Aber sein Herz sog sich voll Leben an der unendlichen, quellenden, wehenden Welt um ihn, über ihm, unter ihm, worin Kraft an Kraft, Blüte an Blüte reicht, und deren Lebensquellen von einer Erde in die andere sprützen, und deren leere Räume nur die Steige der feinern Kräfte und der Aufenthalt der kleinern sind – die ganze unermeßliche Welt stand vor ihm, deren ausgespannter Wasserfall, in Düfte und Ströme, in Milchstraßen und Herzen zersprungen, zwischen den zwei Donnern des Gipfels und des Abgrunds reißend, gestirnt, geflammt herabfährt aus einer vergangnen Ewigkeit und niederspringt in eine künftige – und wenn Gott auf den Wasserfall sieht, so malt sich der Zirkel der Ewigkeit als Regenbogen auf ihn, und der Strom verrückt den schwebenden Zirkel nicht....

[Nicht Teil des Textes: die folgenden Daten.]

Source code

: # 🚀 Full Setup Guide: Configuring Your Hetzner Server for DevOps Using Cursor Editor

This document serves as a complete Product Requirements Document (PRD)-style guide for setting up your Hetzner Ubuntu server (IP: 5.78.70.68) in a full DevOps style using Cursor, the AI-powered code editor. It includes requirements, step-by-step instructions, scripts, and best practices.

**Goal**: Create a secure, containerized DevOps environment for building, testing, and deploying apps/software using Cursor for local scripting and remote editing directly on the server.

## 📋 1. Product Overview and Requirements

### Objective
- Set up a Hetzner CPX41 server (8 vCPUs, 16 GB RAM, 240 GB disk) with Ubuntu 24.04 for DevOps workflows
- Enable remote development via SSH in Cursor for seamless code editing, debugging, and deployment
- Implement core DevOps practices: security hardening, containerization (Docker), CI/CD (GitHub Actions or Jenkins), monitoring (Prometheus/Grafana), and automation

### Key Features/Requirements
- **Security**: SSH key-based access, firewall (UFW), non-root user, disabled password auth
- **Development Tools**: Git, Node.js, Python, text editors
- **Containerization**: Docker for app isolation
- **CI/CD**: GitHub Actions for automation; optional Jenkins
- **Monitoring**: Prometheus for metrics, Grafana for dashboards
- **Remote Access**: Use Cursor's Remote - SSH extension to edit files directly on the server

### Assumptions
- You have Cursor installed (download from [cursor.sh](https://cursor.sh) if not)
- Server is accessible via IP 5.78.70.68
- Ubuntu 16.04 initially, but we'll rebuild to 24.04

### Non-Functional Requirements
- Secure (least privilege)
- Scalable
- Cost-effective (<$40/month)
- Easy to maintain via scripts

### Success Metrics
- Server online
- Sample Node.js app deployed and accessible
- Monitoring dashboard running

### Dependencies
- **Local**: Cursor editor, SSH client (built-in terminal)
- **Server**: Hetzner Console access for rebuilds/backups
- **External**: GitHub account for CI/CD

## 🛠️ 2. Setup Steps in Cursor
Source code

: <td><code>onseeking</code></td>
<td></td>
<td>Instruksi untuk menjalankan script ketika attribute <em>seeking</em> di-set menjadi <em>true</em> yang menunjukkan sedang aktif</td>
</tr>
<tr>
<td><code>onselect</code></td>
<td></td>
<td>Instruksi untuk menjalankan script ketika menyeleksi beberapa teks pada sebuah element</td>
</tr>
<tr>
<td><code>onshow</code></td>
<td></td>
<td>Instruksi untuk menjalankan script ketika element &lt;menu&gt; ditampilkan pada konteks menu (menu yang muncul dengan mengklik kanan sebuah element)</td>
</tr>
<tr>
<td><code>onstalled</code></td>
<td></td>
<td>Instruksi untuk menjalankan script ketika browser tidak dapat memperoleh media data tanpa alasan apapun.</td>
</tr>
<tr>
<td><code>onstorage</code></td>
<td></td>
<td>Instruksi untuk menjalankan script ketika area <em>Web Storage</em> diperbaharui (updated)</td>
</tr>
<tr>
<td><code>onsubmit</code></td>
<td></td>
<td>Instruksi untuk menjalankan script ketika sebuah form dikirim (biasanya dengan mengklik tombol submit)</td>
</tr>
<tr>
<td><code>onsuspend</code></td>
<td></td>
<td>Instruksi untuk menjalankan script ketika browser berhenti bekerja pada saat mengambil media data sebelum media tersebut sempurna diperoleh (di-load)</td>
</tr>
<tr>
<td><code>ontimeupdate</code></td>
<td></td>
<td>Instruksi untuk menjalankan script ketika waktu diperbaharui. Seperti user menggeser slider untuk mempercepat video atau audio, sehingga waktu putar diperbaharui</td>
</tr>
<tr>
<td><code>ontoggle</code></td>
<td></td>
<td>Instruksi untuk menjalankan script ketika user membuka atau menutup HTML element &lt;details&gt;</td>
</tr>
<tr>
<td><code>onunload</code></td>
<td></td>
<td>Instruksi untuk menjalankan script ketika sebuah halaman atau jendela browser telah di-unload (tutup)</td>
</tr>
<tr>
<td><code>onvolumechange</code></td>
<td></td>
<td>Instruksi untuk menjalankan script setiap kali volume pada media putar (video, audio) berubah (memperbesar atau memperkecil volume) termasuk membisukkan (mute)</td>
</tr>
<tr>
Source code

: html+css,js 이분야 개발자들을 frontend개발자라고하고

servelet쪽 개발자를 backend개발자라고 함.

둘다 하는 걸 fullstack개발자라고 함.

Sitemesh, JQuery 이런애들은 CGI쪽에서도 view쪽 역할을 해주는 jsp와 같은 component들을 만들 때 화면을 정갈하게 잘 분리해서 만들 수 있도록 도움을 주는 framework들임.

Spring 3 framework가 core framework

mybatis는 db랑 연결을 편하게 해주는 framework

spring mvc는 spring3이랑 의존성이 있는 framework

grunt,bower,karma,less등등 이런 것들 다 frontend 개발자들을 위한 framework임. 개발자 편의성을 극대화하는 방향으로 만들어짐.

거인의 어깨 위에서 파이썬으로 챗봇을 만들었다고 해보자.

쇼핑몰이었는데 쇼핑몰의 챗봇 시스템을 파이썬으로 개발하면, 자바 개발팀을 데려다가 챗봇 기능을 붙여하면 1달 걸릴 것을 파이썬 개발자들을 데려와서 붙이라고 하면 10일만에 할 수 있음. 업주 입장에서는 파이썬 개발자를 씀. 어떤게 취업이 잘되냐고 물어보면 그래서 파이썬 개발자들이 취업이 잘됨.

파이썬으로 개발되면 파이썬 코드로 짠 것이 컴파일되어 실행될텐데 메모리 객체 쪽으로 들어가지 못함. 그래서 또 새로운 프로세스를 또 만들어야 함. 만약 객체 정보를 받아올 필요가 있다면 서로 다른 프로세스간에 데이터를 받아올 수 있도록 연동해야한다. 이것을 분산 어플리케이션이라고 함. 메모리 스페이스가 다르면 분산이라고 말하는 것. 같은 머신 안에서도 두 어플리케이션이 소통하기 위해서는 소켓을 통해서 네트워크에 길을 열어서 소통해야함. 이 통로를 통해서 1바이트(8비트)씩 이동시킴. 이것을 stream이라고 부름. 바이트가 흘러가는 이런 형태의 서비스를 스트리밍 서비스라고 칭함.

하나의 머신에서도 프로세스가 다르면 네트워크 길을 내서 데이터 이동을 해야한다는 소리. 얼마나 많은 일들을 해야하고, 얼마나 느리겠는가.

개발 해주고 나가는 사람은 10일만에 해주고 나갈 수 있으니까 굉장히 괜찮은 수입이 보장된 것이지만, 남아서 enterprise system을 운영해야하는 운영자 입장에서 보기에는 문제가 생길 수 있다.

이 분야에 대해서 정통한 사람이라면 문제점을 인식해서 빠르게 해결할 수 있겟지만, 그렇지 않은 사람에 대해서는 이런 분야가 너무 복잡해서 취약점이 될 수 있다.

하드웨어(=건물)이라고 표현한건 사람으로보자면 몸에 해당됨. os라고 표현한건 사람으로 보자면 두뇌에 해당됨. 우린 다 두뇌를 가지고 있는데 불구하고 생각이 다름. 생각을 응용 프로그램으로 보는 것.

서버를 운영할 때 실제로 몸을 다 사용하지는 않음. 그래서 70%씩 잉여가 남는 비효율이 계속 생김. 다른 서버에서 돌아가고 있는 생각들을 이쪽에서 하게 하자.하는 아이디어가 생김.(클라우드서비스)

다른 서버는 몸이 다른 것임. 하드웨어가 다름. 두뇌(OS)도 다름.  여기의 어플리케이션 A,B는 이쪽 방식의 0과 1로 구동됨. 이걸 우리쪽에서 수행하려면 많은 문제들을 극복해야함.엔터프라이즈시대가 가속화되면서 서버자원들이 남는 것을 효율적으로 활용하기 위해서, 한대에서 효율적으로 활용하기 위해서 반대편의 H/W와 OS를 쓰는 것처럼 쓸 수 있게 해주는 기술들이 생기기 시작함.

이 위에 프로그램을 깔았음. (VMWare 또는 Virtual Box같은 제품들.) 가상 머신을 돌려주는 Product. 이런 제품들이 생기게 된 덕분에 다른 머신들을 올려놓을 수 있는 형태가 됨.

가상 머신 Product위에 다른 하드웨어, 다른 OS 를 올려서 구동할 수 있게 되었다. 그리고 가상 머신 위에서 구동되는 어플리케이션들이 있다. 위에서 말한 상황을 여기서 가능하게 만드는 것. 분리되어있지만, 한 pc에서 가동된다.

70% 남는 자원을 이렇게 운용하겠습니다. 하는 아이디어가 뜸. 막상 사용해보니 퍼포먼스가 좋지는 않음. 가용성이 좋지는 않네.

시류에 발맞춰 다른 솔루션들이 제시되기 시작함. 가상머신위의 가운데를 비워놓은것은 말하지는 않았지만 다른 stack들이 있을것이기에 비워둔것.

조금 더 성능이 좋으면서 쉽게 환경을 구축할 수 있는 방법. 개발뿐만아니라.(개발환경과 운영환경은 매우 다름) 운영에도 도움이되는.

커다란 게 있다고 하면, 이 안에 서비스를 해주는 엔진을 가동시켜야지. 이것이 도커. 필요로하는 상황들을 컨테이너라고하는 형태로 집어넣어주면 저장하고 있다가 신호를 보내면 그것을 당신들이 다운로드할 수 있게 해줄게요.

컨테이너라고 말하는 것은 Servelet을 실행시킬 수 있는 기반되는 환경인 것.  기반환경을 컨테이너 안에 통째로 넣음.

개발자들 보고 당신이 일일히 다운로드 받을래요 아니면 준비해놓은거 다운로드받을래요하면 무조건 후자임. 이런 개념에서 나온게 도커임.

Der selige Sterbliche stand auf und wandelte im Gefühle der Unsterblichkeit durch das um ihn pulsierende Frühlingleben weiter; und er dachte, daß der Mensch mitten unter den Beispielen der Unvergänglichkeit den Unterschied zwischen seinem Schlaf und Wachen irrig zum Unterschied zwischen Sein und Nichtsein zerdehne. Jetzo war seinen kräftigen strotzenden Gefühlen jedes Getöse willkommen, das Schlagen der Eisenhämmer in den Wäldern, das Rauschen der Lenzwasser und der Lenzwinde und das aufprasselnde Rebhuhn. –

Um drei Uhr morgens sah er Maienthal liegen. Er trat auf den von fünf einzelnen Tannenbäumen gehobnen Berg, auf dem man durchs ganze Dorf und wieder hinüber zum andern Berge schauen kann, wo die Trauerbirke seinen Emanuel beschattet. Die überwachsene Zelle des letzten konnt' er nicht erblicken; aber am Stifte, wo seine Freundin träumte, schimmerten alle Fenster im ausfunkelnden Mondlicht. In seiner Brust war noch der Rausch der Nacht und auf seinem Angesicht das Brennen der Träume – aber das Tal zog ihn in die Erde heraus und gab seinen Freudenblumen bloß einen festern Boden; und der Morgenwind kühlte seinen Atem und der Tau seine Wangen ab. Die Tränen stiegen in seine Augen, als sie auf die weißverhangnen Fenster fielen, hinter denen eine schöne, eine weise, eine geliebte und eine liebende Seele ihre unschuldigen Morgenträume vollendete. Ach, es träume dir, Klotilde, von deinem Freunde, daß er dir nahe ist, daß er seine überströmenden Augen auf deine Zelle wendet und daß er verschwindet, wenn du erscheinst, und daß er doch seliger werde von Minute zu Minute – ach er träumt ja auch, und wenn die Sonne aufgeht, ist das geliebte Tal wie dein Traum mit dem Sternenhimmel versunken. – O die Berge, die Wälder, hinter denen eine geliebte Seele wohnt, die Mauern, die sie umschließen, schauen den Menschen mit einem rührenden Zauber an und hangen vor ihm wie holde Vorhänge der Zukunft und Vergangenheit.